The envelope is from Tokyo, where my wife doesn’t know anyone she can think of and she doesn’t recognize the name at all.
According to the insurance card, the holder is a forty-year-old woman. There’s an address on the card, but no employer. The address does not match the sender’s address on the envelope.
There is a cell number on the envelope as well, but it went immediately to voicemail when I called (after 11pm).
The card is not new. It was issued in 2019 and has some obvious wear.
My wife is regrettably not careful with her personal information. She’s been targeted by identity thieves, scammers, and spammers many times before. She cannot be convinced to see the point in worrying about it; she sees it as inevitable.
I can’t think of any reason someone would mail their insurance card to another person, and it’s extremely weird that they have my wife’s name\*, address, and phone number, so I am inclined to think this is some sort of phishing scam, but I cannot fathom how it is supposed pay off.
\* The name is written in Japanese Kanji, but my wife is from China. This is not the way someone who knows her would write it: it is the way she is occasionally forced to write it on official forms or by Japanese websites.
\*\* The card is Japanese. It looks similar to the insurance cards we have as *seshain*, but it is a different color and conspicuously lacks a place for the name of the holder’s employer.
Anyone ever heard of a scam that involves sending a complete stranger an important personal item like an insurance card?
2 comments
If she gets a call tomorrow from the “Guizhou Pokice Bureau” inquiring about ID theft, then you see how the second hammer of this scam falls.
There are so many scams around the world targeting Chinese people living in foreign countries. They usually threaten deportation or police action. I’ve been getting some of these myself and I’m not even Chinese.
So I would suspect that there is a chance it is a similar scam. She might soon get a call from the “Chinese embassy”.
_ _ _ _ _
Task description => Rewrite everything in the post about the mailed insurance card from "My wife is regrettably" down to "by Japanese websites.", switching "identity thieves" to "fraudsters". These records have no connection to the post about the mailed insurance card.

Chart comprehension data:
_ _ _ _ _
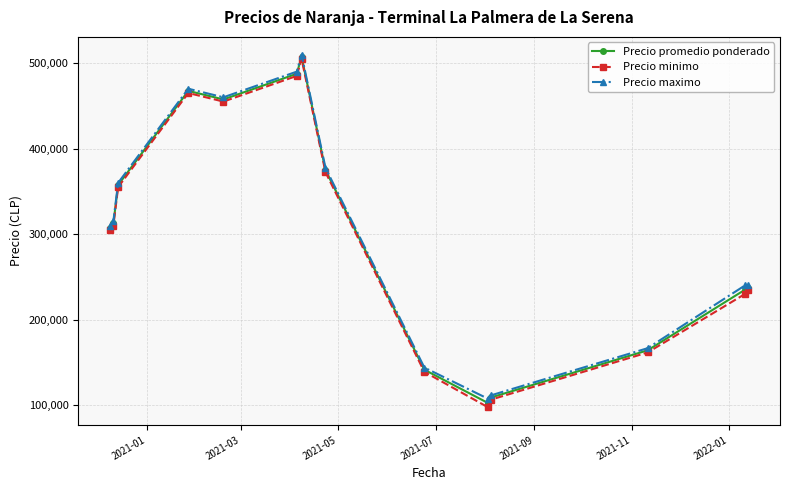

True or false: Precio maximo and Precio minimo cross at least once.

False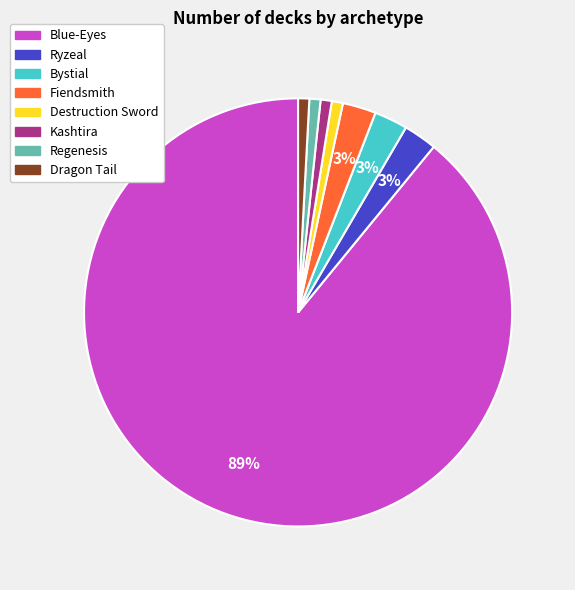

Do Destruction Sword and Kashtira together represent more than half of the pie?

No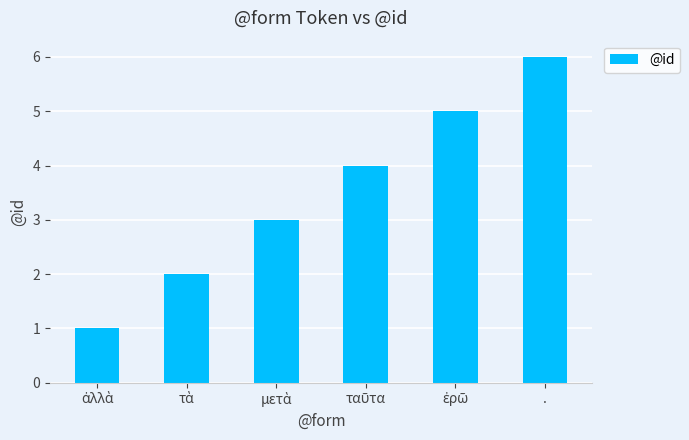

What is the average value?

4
_ _ _ _ _
Written reply =>
My wife is regrettably not careful with her personal information. She’s been targeted by fraudsters, scammers, and spammers many times before. She cannot be convinced to see the point in worrying about it; she sees it as inevitable.
I can’t think of any reason someone would mail their insurance card to another person, and it’s extremely weird that they have my wife’s name\*, address, and phone number, so I am inclined to think this is some sort of phishing scam, but I cannot fathom how it is supposed pay off.
\* The name is written in Japanese Kanji, but my wife is from China. This is not the way someone who knows her would write it: it is the way she is occasionally forced to write it on official forms or by Japanese websites.